● **PROMPT 1**
Duplicate the passage of the telemetry pipelines text between "Data pipelines have" and "proprietary storage solutions.", inclusive.
● **PROMPT 2**
Answer each question from the telemetry pipelines text:
(a) What is the stated goal of the lab?
(b) According to the quoted trend report, what do observability pipelines provide?
(c) What do telemetry pipelines act as between cloud native data and organizations?
● **PROMPT 3**
Resume the telemetry pipelines text after its final sentence.

Telemetry Pipelines Workshop

Lab Goal

To gain an understanding of Fluent Bit and its role in cloud native observability.

Introduction - Defining pipelines

Before we get started, let's get on the same page with a definition of cloud native observability pipelines. As noted in a recent trend report:

Observability pipelines are providing real-time filtering, enrichment, normalization
							and routing of telemetry data

Introduction - Pipeline trends

The rise in the amount of data being generated in cloud native environments has become such a burden for teams trying to manage it all, as well as a burden to organization's budgets. As they are searching for more control over all this telemetry data, from collecting, processing, and routing, to storing and querying.

Data pipelines have gained significant traction in helping organizations deal with the challenges they are facing by providing a powerful way to lower ingestion volumes and help reduce data costs.

Introduction - Telemetry pipeline benefits

Telemetry pipelines act as a telemetry gateway between cloud native data and organizations. It's performing real-time filtering, enrichment, normalization, and routing to cheap storage. This reduces dependencies on expensive and often proprietary storage solutions.

[Excerpts from a dataset]

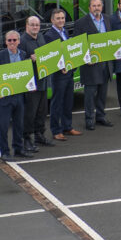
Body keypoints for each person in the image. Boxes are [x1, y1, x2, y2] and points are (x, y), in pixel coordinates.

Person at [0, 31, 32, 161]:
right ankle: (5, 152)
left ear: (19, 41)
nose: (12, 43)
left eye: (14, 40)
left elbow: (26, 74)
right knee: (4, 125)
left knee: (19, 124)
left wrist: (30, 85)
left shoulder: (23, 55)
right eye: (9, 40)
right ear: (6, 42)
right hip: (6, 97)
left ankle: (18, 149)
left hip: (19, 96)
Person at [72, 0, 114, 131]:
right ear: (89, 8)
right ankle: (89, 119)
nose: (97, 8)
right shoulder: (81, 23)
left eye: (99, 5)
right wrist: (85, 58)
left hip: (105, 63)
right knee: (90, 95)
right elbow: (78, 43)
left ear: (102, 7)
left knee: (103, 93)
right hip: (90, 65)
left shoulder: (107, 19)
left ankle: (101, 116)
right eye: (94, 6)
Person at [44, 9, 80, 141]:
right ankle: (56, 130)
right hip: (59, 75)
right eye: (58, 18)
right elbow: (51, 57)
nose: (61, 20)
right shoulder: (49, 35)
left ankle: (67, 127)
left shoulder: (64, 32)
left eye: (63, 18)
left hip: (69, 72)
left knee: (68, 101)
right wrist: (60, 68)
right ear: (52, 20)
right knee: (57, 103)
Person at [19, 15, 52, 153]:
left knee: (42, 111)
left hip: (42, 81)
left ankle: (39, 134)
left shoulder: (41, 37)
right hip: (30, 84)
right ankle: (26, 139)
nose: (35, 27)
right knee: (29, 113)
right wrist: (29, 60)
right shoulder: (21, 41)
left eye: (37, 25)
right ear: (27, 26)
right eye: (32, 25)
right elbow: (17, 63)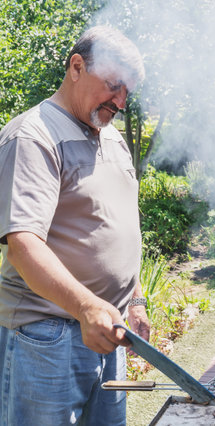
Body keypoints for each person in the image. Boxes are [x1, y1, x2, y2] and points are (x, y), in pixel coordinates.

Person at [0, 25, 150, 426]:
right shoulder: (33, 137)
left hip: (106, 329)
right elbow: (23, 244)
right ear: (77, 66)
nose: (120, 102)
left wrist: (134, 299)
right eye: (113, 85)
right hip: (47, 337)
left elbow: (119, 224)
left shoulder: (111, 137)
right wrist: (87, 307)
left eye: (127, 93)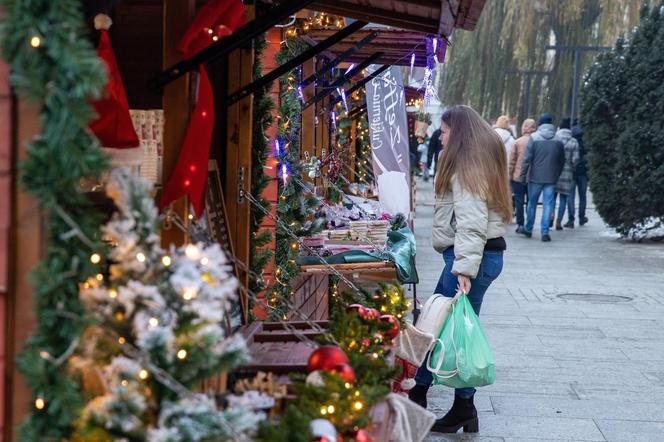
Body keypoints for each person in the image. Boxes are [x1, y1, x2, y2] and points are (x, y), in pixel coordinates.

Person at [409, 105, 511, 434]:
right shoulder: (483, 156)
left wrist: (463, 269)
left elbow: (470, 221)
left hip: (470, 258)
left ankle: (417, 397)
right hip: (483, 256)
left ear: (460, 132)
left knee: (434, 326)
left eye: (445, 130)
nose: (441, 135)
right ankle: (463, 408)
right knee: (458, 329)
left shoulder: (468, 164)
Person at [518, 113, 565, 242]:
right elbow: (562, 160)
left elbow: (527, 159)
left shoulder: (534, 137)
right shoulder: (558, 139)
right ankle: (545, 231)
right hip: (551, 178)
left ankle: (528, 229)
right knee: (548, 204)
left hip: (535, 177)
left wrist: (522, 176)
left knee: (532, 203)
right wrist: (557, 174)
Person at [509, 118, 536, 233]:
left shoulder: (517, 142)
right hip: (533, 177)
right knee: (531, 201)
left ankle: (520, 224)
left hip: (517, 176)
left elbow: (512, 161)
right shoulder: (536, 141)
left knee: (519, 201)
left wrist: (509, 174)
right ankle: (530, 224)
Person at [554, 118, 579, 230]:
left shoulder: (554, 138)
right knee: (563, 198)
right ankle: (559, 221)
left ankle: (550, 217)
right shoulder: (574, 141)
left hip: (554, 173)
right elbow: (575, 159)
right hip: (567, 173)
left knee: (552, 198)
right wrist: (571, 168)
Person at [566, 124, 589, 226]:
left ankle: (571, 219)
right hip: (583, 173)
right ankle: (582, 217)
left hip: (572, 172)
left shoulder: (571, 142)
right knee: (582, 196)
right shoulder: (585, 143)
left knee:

● **TASK OUTPUT 1**
Data pipelines have gained significant traction in helping organizations deal with the challenges they are facing by providing a powerful way to lower ingestion volumes and help reduce data costs.

Introduction - Telemetry pipeline benefits

Telemetry pipelines act as a telemetry gateway between cloud native data and organizations. It's performing real-time filtering, enrichment, normalization, and routing to cheap storage. This reduces dependencies on expensive and often proprietary storage solutions.

● **TASK OUTPUT 2**
(a) To gain an understanding of Fluent Bit and its role in cloud native observability.
(b) Real-time filtering, enrichment, normalization and routing of telemetry data.
(c) A telemetry gateway.

● **TASK OUTPUT 3**
Another plus for organizations is the ability to reformat collected data on the fly, often bridging the gap between legacy or non-standards based data structures to current standards. They can achieve this without having to update code, re-instrument, or redeploy existing applications and services.

Introduction - What is Fluent Bit?

From the project documentation, Fluent Bit is an open source telemetry agent specifically designed to efficiently handle the challenges of collecting and processing telemetry data across a wide range of environments, from constrained systems to complex cloud infrastructures. It's effective at managing telemetry data from various sources and formats can be a constant challenge, particularly when performance is a critical factor.

Introduction - Telemetry pipeline background

Before we get started, let's get on the same page with what cloud native telemetry pipelines are. As noted in a recent report, "Telemetry pipelines providing real-time filtering, enrichment, normalization and routing of telemetry data".

Introduction - What does Fluent Bit do?

Rather than serving as a drop-in replacement, Fluent Bit enhances the observability strategy for your infrastructure by adapting and optimizing your existing logging layer, as well as metrics and traces processing. Furthermore, Fluent Bit supports a vendor-neutral approach, seamlessly integrating with other ecosystems such as Prometheus and OpenTelemetry.

Fluent Bit can be deployed as an edge agent for localized telemetry data handling or utilized as a central aggregator or collector for managing telemetry data across multiple sources and environments. Fluent Bit has been designed for performance and low resource consumption.

Introduction - Fluent Bit data pipeline

Designed to process logs, metrics, and traces at speed, scale, and with flexibility:

Introduction - What about Fluentd?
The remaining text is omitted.